Start of Block
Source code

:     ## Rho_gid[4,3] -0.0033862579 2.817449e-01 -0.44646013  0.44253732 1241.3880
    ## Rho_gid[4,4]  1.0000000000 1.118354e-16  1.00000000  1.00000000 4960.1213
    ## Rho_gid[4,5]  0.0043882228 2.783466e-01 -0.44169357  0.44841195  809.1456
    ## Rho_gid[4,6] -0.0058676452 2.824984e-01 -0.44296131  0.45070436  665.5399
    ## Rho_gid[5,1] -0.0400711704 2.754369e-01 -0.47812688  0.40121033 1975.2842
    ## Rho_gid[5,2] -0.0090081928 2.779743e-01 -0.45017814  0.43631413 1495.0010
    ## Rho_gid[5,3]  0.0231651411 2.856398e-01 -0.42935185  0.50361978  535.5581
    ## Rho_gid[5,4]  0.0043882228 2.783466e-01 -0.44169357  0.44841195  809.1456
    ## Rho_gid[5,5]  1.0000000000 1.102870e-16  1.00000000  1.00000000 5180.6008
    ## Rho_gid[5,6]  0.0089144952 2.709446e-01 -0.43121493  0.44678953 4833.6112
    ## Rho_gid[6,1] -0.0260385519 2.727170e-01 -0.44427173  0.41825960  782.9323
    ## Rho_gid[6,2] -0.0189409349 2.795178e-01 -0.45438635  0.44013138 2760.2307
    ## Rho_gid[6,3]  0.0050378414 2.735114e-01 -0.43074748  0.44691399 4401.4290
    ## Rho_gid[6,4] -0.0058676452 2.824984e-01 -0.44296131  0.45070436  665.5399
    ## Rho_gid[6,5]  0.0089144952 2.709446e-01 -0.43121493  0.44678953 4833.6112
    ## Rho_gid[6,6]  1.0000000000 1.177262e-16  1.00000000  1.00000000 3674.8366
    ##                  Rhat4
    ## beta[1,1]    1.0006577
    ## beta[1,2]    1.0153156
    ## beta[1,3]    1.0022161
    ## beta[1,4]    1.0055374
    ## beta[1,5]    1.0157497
End of Block
Start of Block
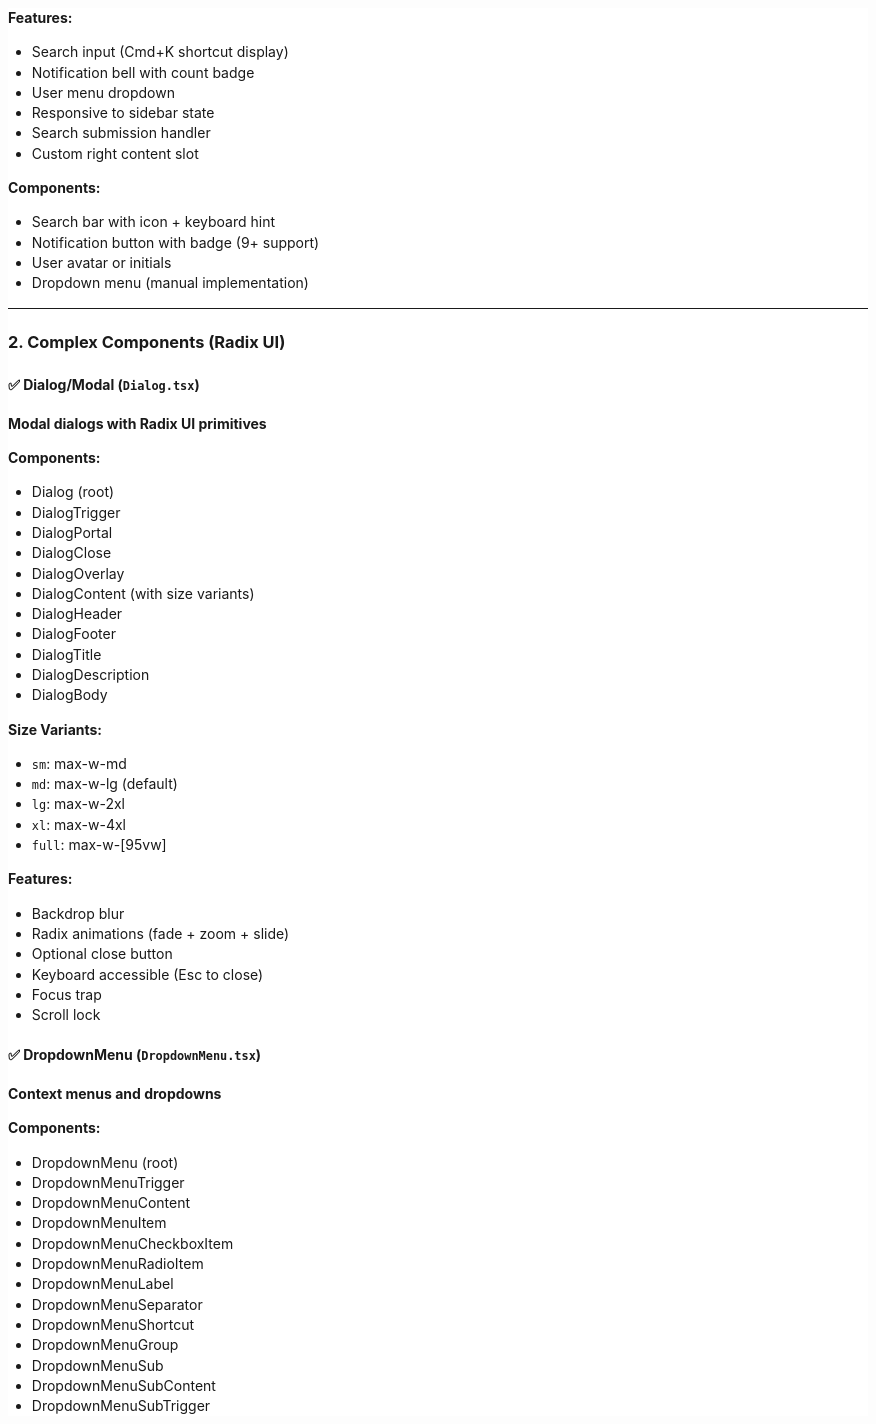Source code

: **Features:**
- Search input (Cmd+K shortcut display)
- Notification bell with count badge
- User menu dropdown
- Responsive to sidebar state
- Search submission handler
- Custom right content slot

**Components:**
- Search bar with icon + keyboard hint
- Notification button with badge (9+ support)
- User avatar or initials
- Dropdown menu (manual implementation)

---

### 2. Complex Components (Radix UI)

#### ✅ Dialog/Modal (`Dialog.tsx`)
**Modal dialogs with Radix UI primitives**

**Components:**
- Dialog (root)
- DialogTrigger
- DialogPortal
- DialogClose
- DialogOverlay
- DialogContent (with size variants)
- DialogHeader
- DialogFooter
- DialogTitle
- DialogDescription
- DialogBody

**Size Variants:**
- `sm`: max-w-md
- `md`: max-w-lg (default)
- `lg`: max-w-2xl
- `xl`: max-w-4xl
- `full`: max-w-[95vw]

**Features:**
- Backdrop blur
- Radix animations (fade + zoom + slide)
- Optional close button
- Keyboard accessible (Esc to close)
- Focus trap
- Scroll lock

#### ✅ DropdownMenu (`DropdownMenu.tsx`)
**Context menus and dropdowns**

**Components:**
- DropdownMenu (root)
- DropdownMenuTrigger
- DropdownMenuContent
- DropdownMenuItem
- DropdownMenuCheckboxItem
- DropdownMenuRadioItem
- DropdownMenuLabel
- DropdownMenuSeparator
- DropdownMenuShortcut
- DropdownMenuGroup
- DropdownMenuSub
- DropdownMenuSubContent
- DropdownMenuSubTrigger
End of Block
Start of Block
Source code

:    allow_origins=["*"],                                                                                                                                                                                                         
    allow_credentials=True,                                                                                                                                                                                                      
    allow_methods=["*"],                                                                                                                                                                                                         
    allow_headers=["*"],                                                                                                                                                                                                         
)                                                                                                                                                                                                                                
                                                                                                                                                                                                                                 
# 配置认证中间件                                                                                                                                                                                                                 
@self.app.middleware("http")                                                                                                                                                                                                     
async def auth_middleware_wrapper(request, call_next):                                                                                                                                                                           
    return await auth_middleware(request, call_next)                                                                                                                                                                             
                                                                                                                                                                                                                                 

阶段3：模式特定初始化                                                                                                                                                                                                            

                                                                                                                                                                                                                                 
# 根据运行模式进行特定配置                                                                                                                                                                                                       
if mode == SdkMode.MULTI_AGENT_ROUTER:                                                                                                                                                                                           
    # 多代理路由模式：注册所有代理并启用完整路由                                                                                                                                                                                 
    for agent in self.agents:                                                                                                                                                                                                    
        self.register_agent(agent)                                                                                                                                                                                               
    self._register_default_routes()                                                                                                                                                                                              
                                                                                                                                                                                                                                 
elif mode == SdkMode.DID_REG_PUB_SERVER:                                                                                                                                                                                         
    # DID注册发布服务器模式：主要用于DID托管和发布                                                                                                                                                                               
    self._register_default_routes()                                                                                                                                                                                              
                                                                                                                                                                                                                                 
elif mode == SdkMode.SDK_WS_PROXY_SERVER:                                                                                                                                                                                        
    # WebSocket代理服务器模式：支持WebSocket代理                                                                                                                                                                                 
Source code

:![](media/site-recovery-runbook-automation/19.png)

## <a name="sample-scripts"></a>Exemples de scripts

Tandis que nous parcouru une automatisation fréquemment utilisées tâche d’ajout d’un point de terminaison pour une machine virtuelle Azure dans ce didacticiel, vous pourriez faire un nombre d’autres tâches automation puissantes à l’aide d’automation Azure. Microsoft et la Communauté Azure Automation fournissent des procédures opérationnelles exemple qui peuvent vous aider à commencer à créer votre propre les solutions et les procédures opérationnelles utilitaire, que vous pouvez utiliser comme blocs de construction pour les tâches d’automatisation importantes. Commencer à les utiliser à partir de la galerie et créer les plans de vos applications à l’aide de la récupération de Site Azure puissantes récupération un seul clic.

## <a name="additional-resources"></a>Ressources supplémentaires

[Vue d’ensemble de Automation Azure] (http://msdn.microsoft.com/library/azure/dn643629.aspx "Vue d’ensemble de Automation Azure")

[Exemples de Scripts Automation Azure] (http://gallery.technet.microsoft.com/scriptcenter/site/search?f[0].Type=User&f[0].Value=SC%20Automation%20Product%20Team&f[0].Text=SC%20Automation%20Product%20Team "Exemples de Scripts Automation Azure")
End of Block
Check each line of the records above, and copy those that hold the word "badge".

- Notification bell with count badge
- Notification button with badge (9+ support)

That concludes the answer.